I revisited a large nursery this week to buy some plants to enhance the frontage of DK Masonry and look at their herbaceous plants and grasses. I was told on my first visit in January that there was really no need to reserve any plants, but many that I wanted have been sold. Also, the majority of herbaceous perennials are outside and still playing dead. Will they have any suitable colour in time for the Show, I ask myself?

At this nursery they also routinely sheer off the flowers of any perennials which are unsold and getting too leggy. Some poor show garden designer last year apparently reserved 100 pots of lovely white anthemis as one of her key plants. But the day before she was due to collect them some diligent nurseryman pruned them all back to the leaf, including hers. The designer was then left high and dry with a few days to judging to find a suitable replacement. It just doesn’t bear thinking about.

Growing plants commercially in this country is so subject to the vagaries of the weather that its no wonder top designers have to order their plants so far in advance and have them watched over in a polytunnel. They have to guarantee What They Want When They Want It – but all this comes at a price, of course.

Meanwhile, I spent a good part of last weekend putting together some suggestions for my show garden leaflet which, as part of their marketing at the Show, Worcester College of Technology are sponsoring. (In another life, I work their as well!) The College will be putting on a fashion show in the Arts Marquee on the first day of the Spring Gardening Show. Every garden in the Chris Beardshaw mentoring competition will be represented by an outfit inspired by it and designed by the students. I can’t wait to see mine!

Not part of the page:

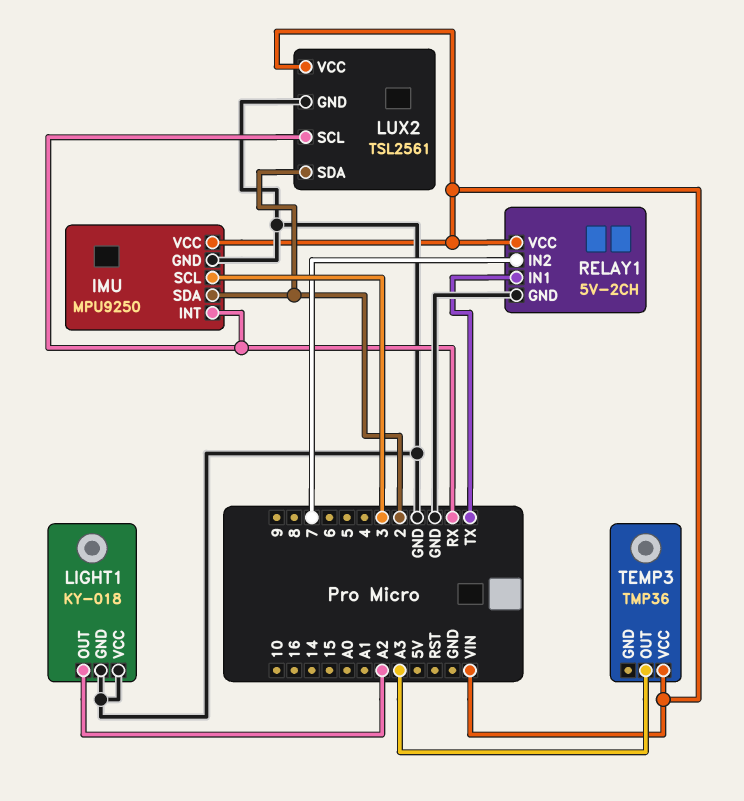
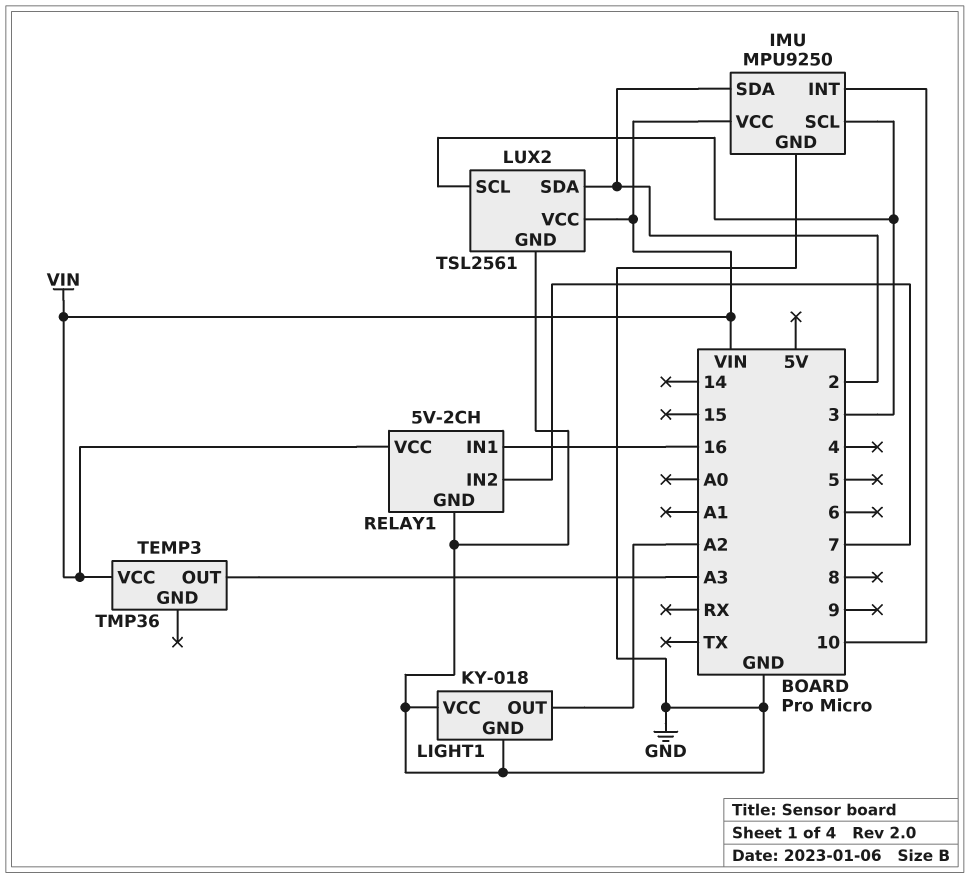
IMU pin INT: RX -> 10
LUX2 pin SCL: RX -> 3
RELAY1 pin IN1: TX -> 16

I am also very pleased with the look of my leaflet which is enhanced by two lovely conceptual paintings of my garden by Lesley Peachey, who I am very grateful to. She slaved over a hot easel for me at very short notice!

On another subject, are you planning to go to Daffodil Sunday at Madresfield Court? Its such a lovely garden to visit, especially if the weather is clement next weekend. I can remember visiting it even as a child and being especially impressed by the Victorian Pulhamite rock garden, which is made from artificial rocks on a grand scale, very fashionable at the time. If you like that sort of thing (and I do) the subterranean grottos at Dewstow House in Monmouthshire, also created by Pelham and Sons, are even more wonderful.